» What this task involves:
Please return the data that follows precisely as written, but without the images.

» Data for this exercise:
----------------------------------------
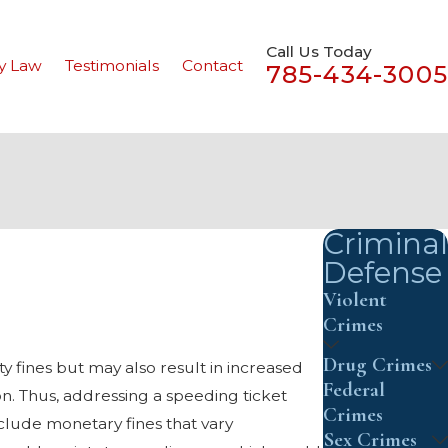
Call Us Today
y Law
Testimonials
Contact
785-434-3005
Criminal
Defense
Violent
Crimes
Drug Crimes
ty fines but may also result in increased
Federal
n. Thus, addressing a speeding ticket
Crimes
clude monetary fines that vary
Sex Crimes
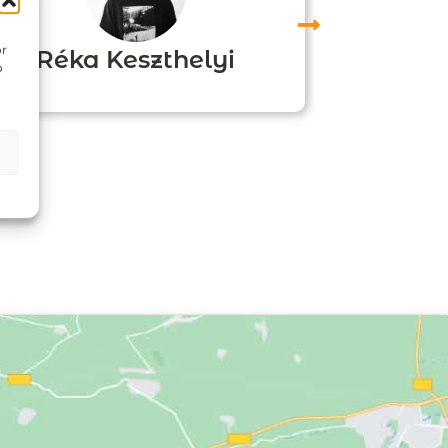
or
Réka Keszthelyi
o
Agn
----------------------------------------
» Task solution:
Call Us Today
y Law
Testimonials
Contact
785-434-3005
Criminal
Defense
Violent
Crimes
Drug Crimes
ty fines but may also result in increased
Federal
n. Thus, addressing a speeding ticket
Crimes
clude monetary fines that vary
Sex Crimes
or
Réka Keszthelyi
o
Agn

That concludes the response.